The observed correlations between DXA and REMS results found in our study provide additional evidence supporting the opinion about the usefulness of REMS as an alternative to classic densitometry in BMD imaging. One of the strengths of our study is the validation of the obtained results (exclusion of reports with errors). Moreover, it was a real-life study, and patients were not specifically selected for this short investigation. The biggest limitation is a small sample size. However, the groups were large enough given the observed differences—the statistical power was sufficient to evaluate the significance of the expected correlation coefficients higher than 0.8 (except for the subgroup of men with lumbar spine scans). Another limitation is the cross-sectional design of the study. Prospective studies that could demonstrate the usefulness of REMS in predicting osteoporotic fractures would be of greatest clinical value. To date, only a single study by Adami et al15 assessed that issue prospectively, showing promising results. Finally, we did not evaluate the intra-operator repeatability. Still, according to a previous study by di Paola et al,14 the precision error of REMS (root-mean-square coefficient of variation) was 0.32% for the femoral neck and 0.38% for the lumbar spine,14 which is a much smaller error compared with that of DXA (estimated to be 1.47%21 for the femoral neck and 1.26% for the spine)22.

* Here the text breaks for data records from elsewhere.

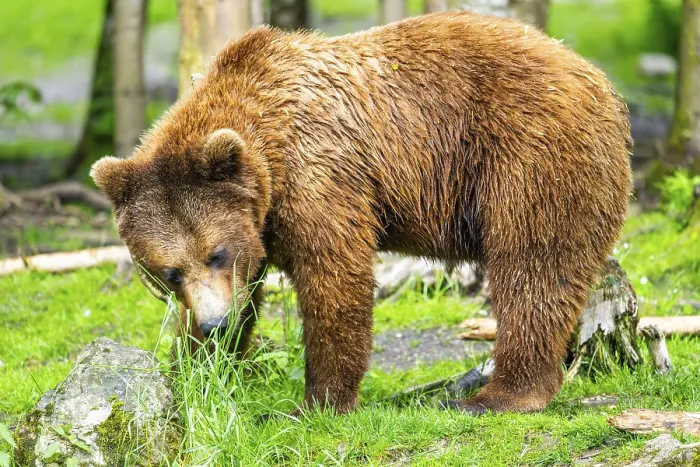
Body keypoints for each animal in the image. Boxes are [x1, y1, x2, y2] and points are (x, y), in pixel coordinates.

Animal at [91, 11, 632, 415]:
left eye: (216, 253)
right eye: (169, 272)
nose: (215, 324)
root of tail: (597, 77)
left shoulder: (319, 174)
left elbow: (334, 278)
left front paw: (316, 402)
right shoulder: (262, 220)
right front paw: (195, 370)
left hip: (530, 152)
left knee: (533, 266)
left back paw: (499, 394)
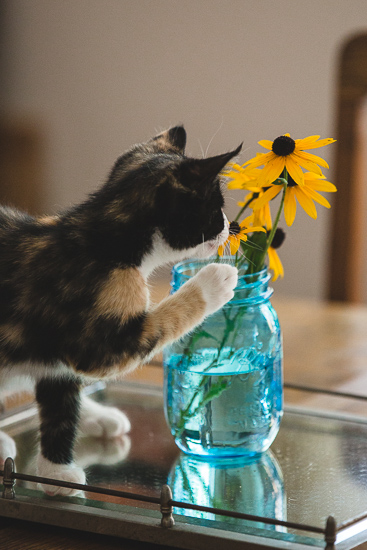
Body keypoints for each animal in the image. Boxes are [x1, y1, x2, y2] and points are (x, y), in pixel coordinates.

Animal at [0, 126, 240, 496]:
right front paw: (214, 281)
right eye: (217, 208)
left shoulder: (60, 354)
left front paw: (55, 472)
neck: (104, 239)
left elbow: (59, 402)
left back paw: (98, 416)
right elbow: (157, 324)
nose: (230, 226)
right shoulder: (94, 340)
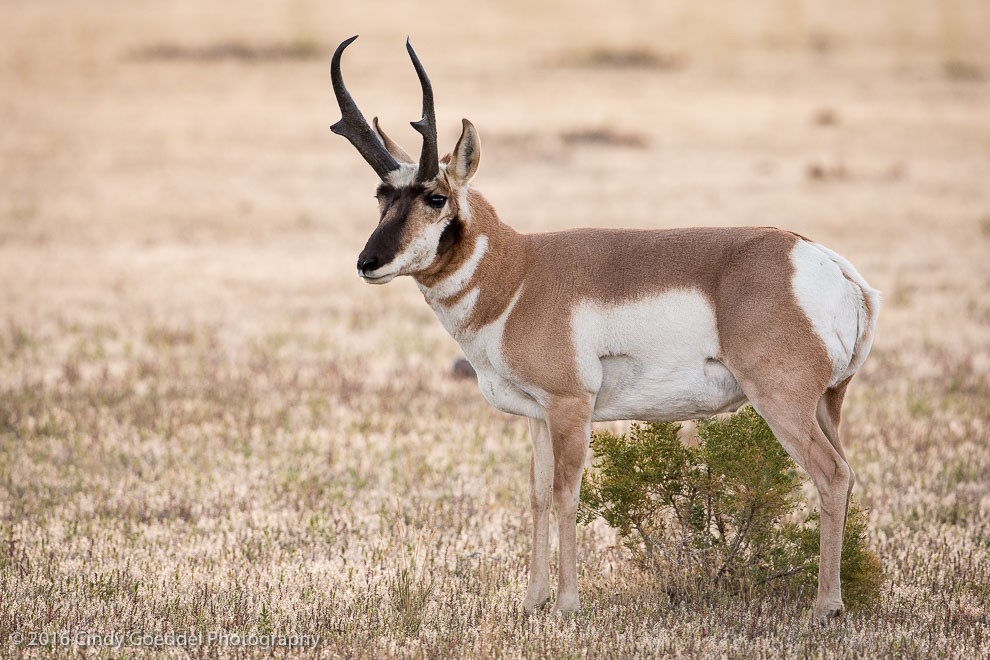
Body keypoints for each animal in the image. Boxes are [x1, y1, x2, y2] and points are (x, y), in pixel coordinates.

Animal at [334, 37, 884, 624]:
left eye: (435, 197)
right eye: (381, 195)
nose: (367, 262)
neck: (519, 271)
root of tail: (821, 260)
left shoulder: (571, 406)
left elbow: (567, 494)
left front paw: (567, 605)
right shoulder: (537, 415)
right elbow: (537, 496)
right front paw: (532, 601)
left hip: (782, 402)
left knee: (831, 475)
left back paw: (825, 607)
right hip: (826, 405)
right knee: (847, 474)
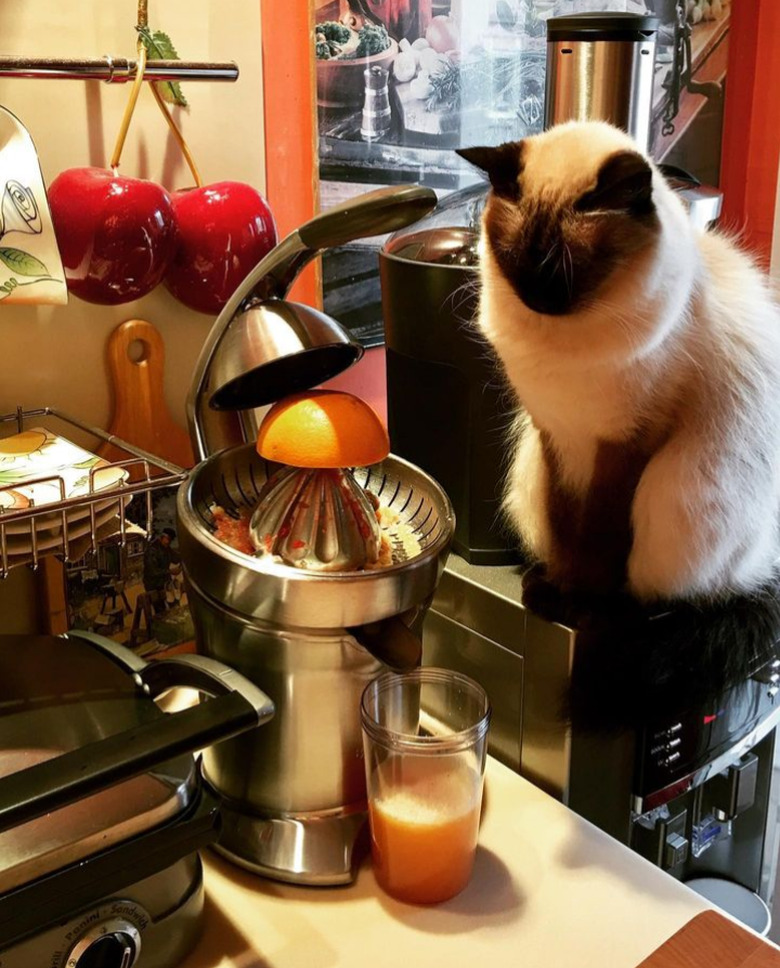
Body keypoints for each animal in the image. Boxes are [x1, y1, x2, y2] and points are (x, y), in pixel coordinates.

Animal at [460, 121, 780, 728]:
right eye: (511, 258)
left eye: (570, 269)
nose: (538, 299)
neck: (567, 348)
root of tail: (765, 566)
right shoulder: (557, 435)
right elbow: (566, 528)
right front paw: (557, 593)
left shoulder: (626, 445)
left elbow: (600, 539)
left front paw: (582, 607)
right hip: (529, 471)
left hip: (675, 488)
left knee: (681, 596)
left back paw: (621, 612)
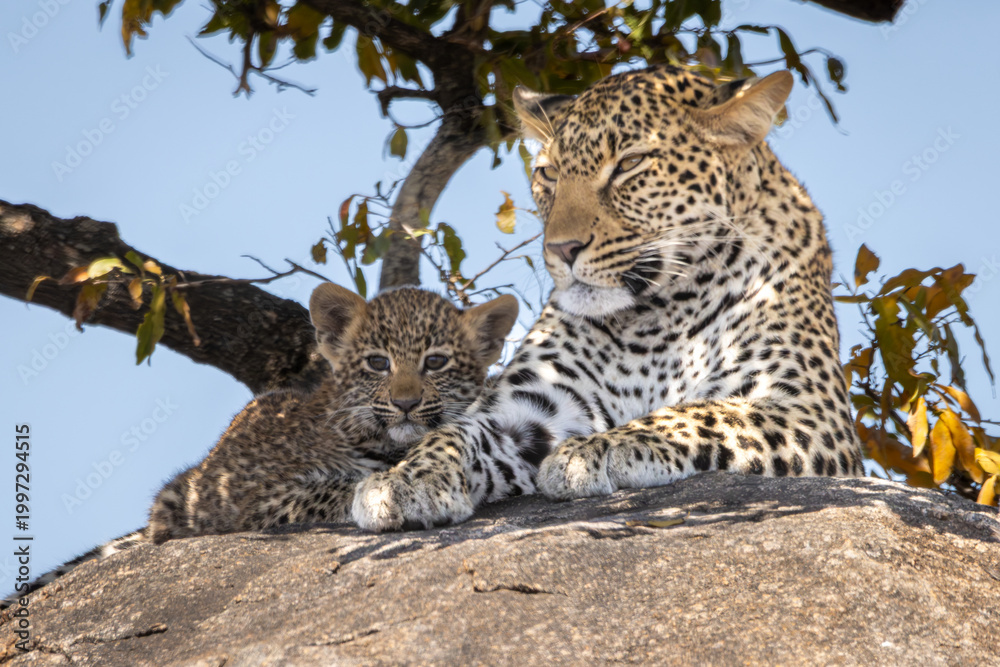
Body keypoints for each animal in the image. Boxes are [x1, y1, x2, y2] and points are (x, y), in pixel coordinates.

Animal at [351, 65, 864, 532]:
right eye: (548, 173)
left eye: (629, 165)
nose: (561, 249)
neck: (657, 315)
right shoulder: (531, 404)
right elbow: (456, 432)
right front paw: (403, 480)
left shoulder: (807, 408)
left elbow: (699, 414)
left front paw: (592, 451)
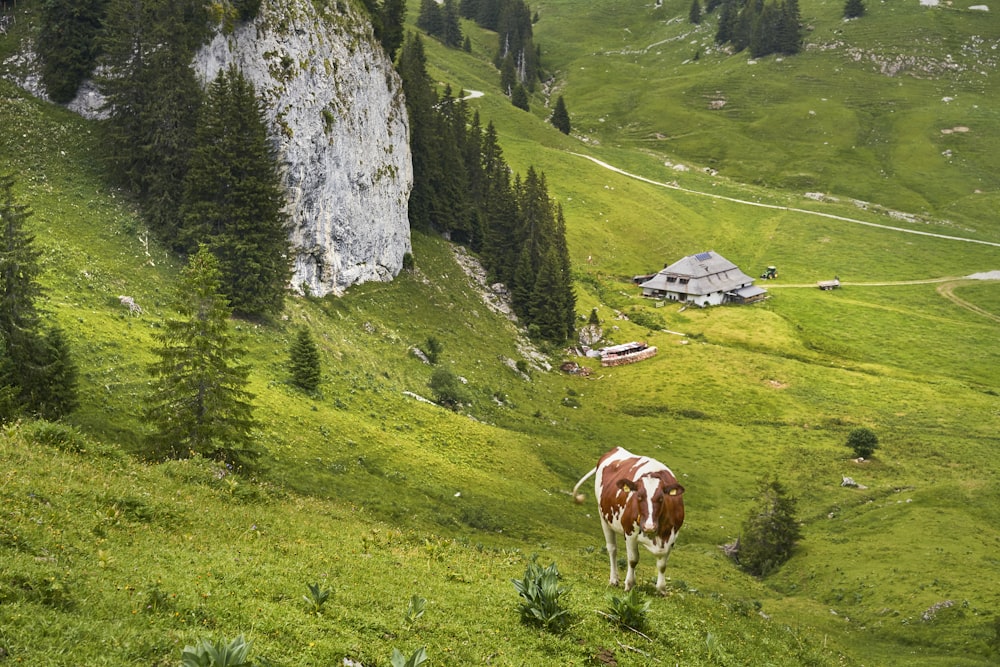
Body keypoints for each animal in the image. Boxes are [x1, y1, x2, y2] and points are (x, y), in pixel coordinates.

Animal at [576, 448, 684, 596]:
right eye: (638, 496)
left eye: (661, 498)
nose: (649, 526)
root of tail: (615, 449)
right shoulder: (630, 532)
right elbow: (633, 560)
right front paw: (629, 584)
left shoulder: (672, 536)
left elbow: (662, 564)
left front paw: (662, 589)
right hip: (604, 518)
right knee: (612, 549)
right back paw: (614, 579)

Radiofrequency echographic multispectrometry is a novel densitometric method showing a significant diagnostic agreement with traditional DXA. Its accuracy is acceptable, irrespective of the age and BMI of the patients. This method could be particularly helpful in the diagnosis of osteoporosis in the elderly, as it does not render falsely overestimated values of BMD due to the omission of degenerative lesions and aortic plaques. It has the advantages of quantitative ultrasound and automatically eliminates a significant part of erroneous results; therefore, it could be a useful technique in routine clinical practice. The ESCEO has already rated REMS as a clinically available and valuable technology for the diagnosis of osteoporosis and fracture risk assessment.17 Nevertheless, further studies are required. The clinical utility of REMS in particular groups of patients, including those who should avoid ionizing radiation (children and pregnant women) and those at increased risk of developing secondary osteoporosis (with chronic steroid therapy, diabetes mellitus, rheumatic diseases, chronic kidney disease, or oncological diseases) should be examined.